Work through the micro-quiz questions below before reviewing the explanations. If you find yourself selecting an answer based on drug name familiarity rather than mechanism, revisit the pathway diagram and the clinical decision table above.
SELF-CHECK
A 52-year-old woman is starting cisplatin-based chemotherapy for lung cancer. She has no cardiac arrhythmias. What is the MOST evidence-based antiemetic prophylaxis for BOTH the acute and delayed phases of CINV?
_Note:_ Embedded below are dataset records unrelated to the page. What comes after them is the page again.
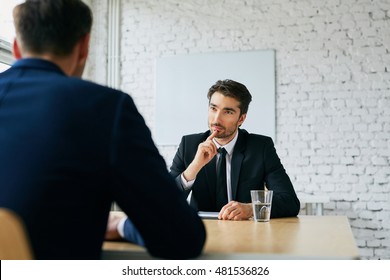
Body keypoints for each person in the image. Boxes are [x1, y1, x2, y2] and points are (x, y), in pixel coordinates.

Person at [0, 0, 205, 260]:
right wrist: (120, 225)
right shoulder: (105, 108)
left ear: (17, 47)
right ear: (84, 47)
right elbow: (182, 238)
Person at [112, 79, 300, 240]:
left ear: (241, 118)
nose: (216, 119)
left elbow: (290, 201)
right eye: (213, 108)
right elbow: (164, 200)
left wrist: (250, 209)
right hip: (201, 234)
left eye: (227, 112)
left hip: (246, 234)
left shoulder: (261, 147)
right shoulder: (189, 144)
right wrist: (195, 166)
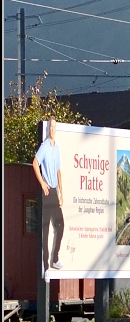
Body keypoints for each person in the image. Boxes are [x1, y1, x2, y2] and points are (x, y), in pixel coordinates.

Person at [32, 117, 65, 275]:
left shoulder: (56, 148)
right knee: (45, 229)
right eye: (50, 127)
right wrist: (42, 183)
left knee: (61, 225)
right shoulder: (44, 147)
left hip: (54, 190)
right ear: (48, 130)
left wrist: (61, 192)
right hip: (47, 192)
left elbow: (59, 171)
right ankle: (46, 267)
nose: (52, 130)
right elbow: (35, 163)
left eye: (54, 127)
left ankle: (55, 258)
A. Ondansetron alone, starting 30 minutes before chemotherapy
B. Ondansetron + dexamethasone for acute phase; aprepitant + dexamethasone added for delayed phase
C. Metoclopramide IV + prochlorperazine for 5 days
D. Domperidone + promethazine for 5 days
Reveal Answer
Answer: B. Ondansetron + dexamethasone for acute phase; aprepitant + dexamethasone added for delayed phase
For highly emetogenic chemotherapy (cisplatin-based), guideline-recommended CINV prophylaxis is a triple combination: a 5-HT3 antagonist (ondansetron) + dexamethasone for the acute phase (0–24 h), with aprepitant (NK1 antagonist) added to cover the delayed phase (24–120 h). The delayed phase is predominantly NK1/substance P-mediated and 5-HT3 antagonists alone have poor efficacy for this phase. Aprepitant (125 mg day 1, 80 mg days 2–3) combined with dexamethasone (at reduced dose due to CYP3A4 inhibition) significantly reduces delayed nausea. Metoclopramide + prochlorperazine is an older regimen with higher EPS risk and inferior efficacy. Domperidone + promethazine does not address the 5-HT3-mediated acute CINV pathway.